Hopefully exfolliating will take care of it enough tonight that I won't totally lose the effect. I hate to stop using it, go back to white and start all over again. I'd like to look nice for Mother's day after all. heh

Thanks for the reply.

HQ


----------



## eightthirty (May 12, 2006)

I haven't used my Jergen's Natural Glow enough to say whether or not I've experienced streaks. Let us know if exfoliating helps!


----------



## SexxyKitten (May 12, 2006)

i have never had any problem with streaking (so far)...let us know how the exfoliating goes


----------



## HarleyQuin (May 13, 2006)

ok, Update time. I exfoliated in the tub really well and it definitely took care of the streaks. Unfortunately it took off a lot of the color too, but i guess it's better than looking like a zebra LOL I noticed that after exfoliating really well, a lot of color came off on my towel, which had not happened before. That sort of makes me think I had a little build up of it or something. I bathe regularly, I swear LOL

Anyway, I decided to just use my Olay Quench tonight to give my skin a break. I'll try the Jergens again tomorrow night on my freshly exfoliated, shaved and moisturized skin.

So if you run into this problem, exfoliating definitely is a good remedy.

HQ


----------



## blackmettalic (May 13, 2006)

I think you are supposed to exfoliate once a week with it, no more, no less. That may be the problem.

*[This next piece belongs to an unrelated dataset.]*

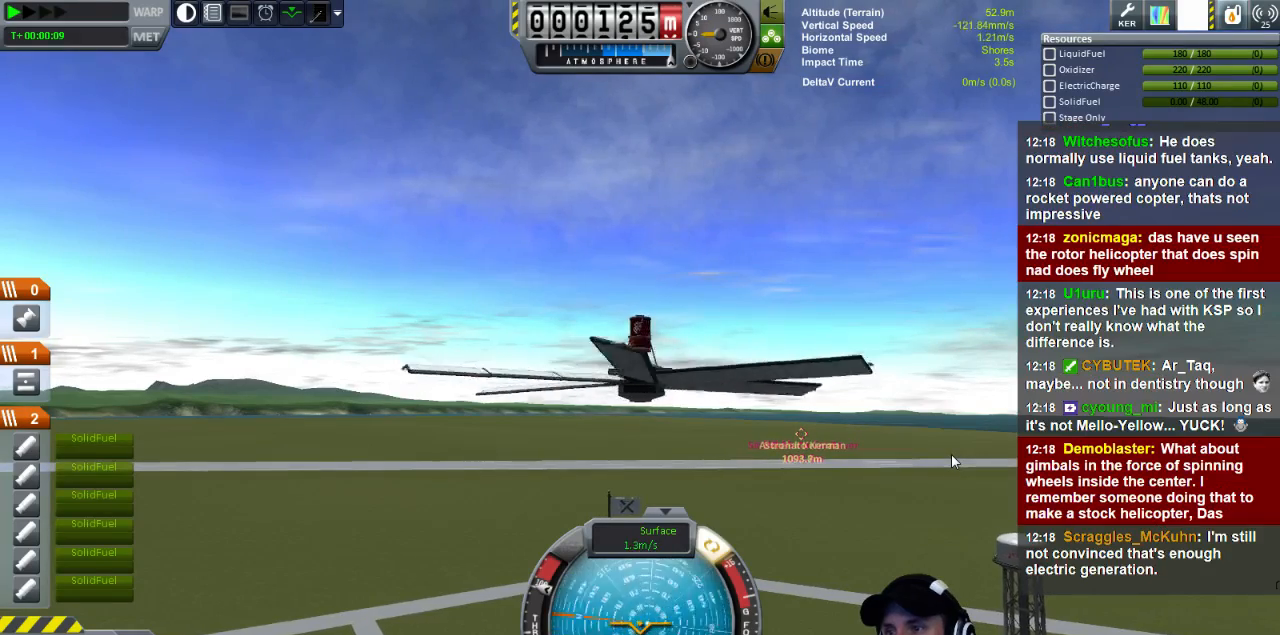
{"keys": ["q"], "events": []}
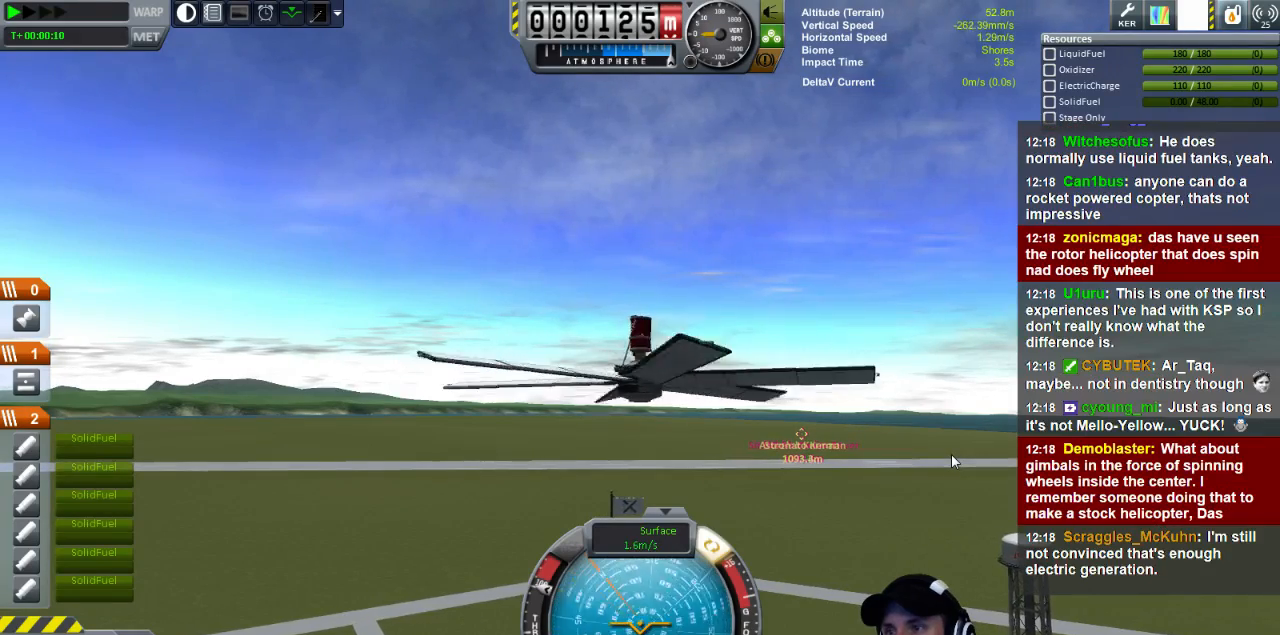
{"keys": ["q"], "events": []}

Also, I think it makes you sensitive to the sun so that could be a factor as well.


----------



## KellyB (May 13, 2006)

I havn't had any problems yet either.


----------



## 4getmeNot (May 14, 2006)

I use this regularly and never have any probs..I try to apply it like a self tanner, really even on the skin b/c it does have a darmatic coloring effect overtime! my friends have experienced streaking problems though, but exfoliating should help. If all else fails, try the Banana Boat kind-supposed to be FAB!


----------



## emily_3383 (May 14, 2006)

i am looking into trying other brands but there are so many im not sure yet.


----------



## linda46125 (May 14, 2006)

I have found that no matter what tan i use from the cheap to the expensive after a while of using it i always start to go streaky and patchy no matter how good previous results have been.

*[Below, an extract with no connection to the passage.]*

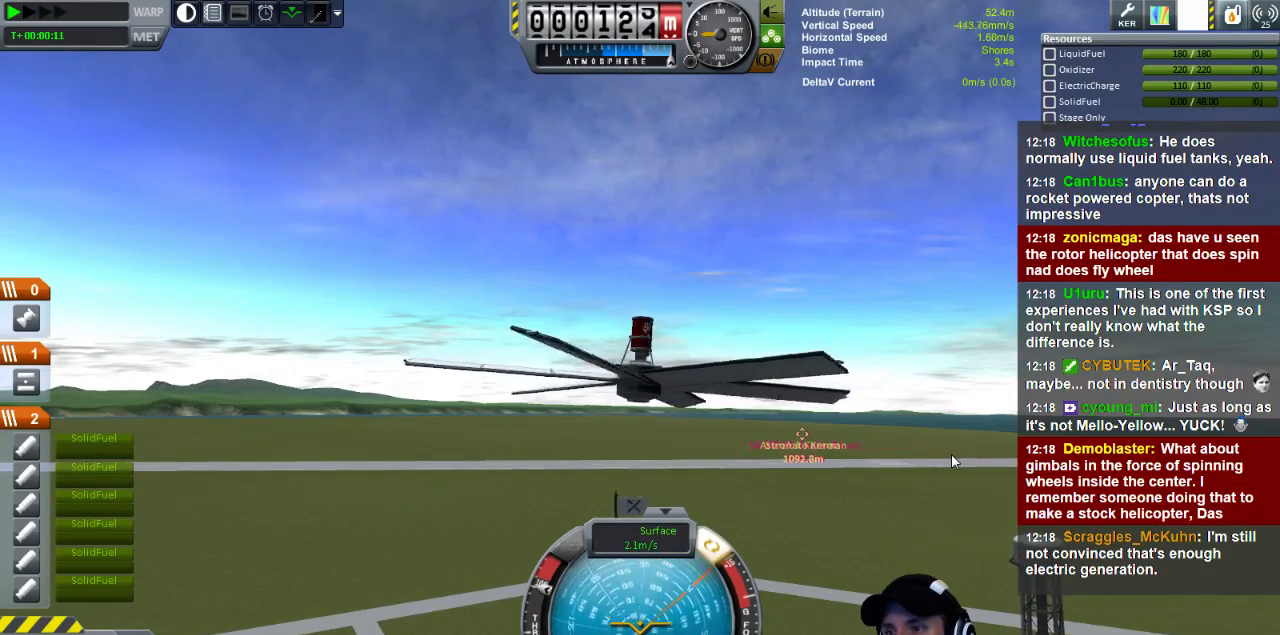
{"keys": ["q"], "events": []}
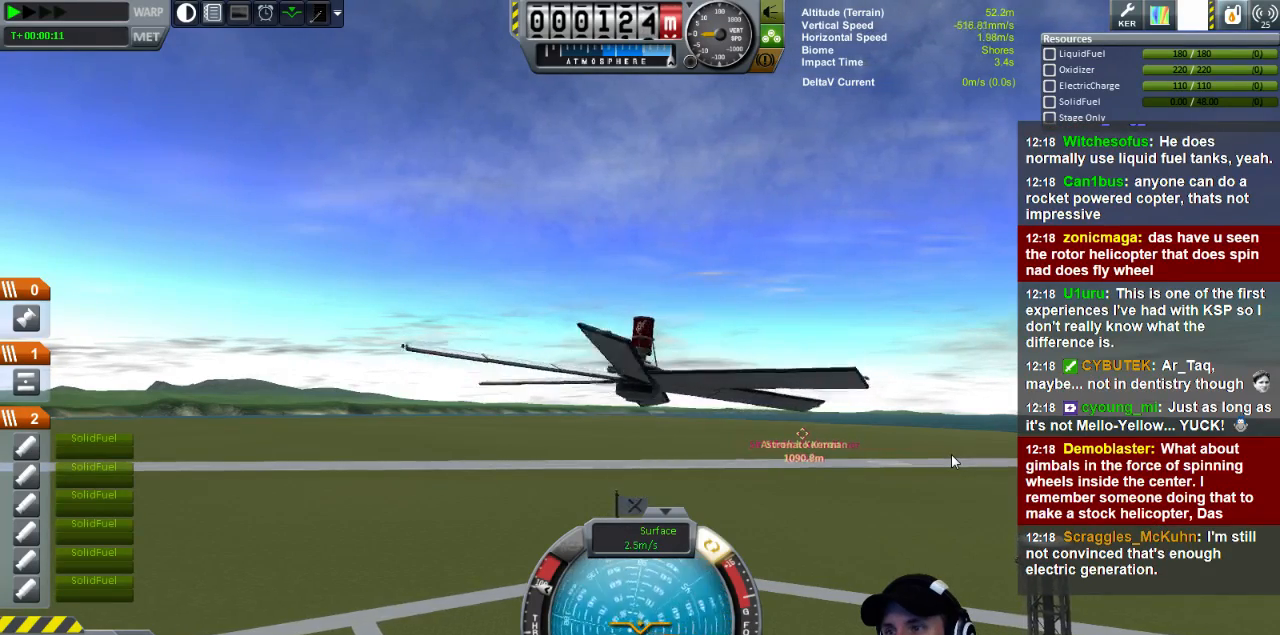
{"keys": ["q", "w"], "events": [[400, "w", "down"]]}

i think it must be a build up of it, so if i sense that things are staring to go wrong i give myself a real good scrub every other day until im totally white again



and then i start using the tan again.

it seems to be the only way around thisproblem for me.x


----------



## jessica9 (May 14, 2006)

i also noticed that after about two weeks, it sort of starts to max out as far as effectiveness is concerned. mine started to sort of come off with my fingernail at that point. i'm not really sure why since i was in europe in the summer and showering twice a day. it works pretty well though, that's for sure. i think i want to try olay's version and see though. anyone try both and have a preference?


----------



## Amethyst (May 16, 2006)

My sister and I have both experimented with a lot of different self tanners that are on the market. What I found was that after you exfoliate, if you apply a lightweight moisturizer on your body, let that dry, and then apply the self tanner, there is less a chance of streaking.

The other thing is - I'm also one of the few people who absolutely can NOT STAND Jergen's Glow. Besides the fact that the smell makes me nauseous, it didn't impress me all that much as far as self tanners go.

I've used *Oil of Olay Radiance Revive (now known as Olay "Touch of Sun"* - its the same product - - I e-mailed the company to inquire. They just have a different look on the bottle/packaging).

I've tried this, the smell is minimal and the results are much more satisfactory.


----------



## charish (May 29, 2006)

i don't remember it ever streaking, but then again it wasnt what i was looking for either.


----------



## Marisol (Jul 7, 2006)

I am so glad that I found this thread. Now I know what to do if it starts to become splotchy.

Do you guys suggest putting it on every other day maybe? What is the longest you have used it for?


----------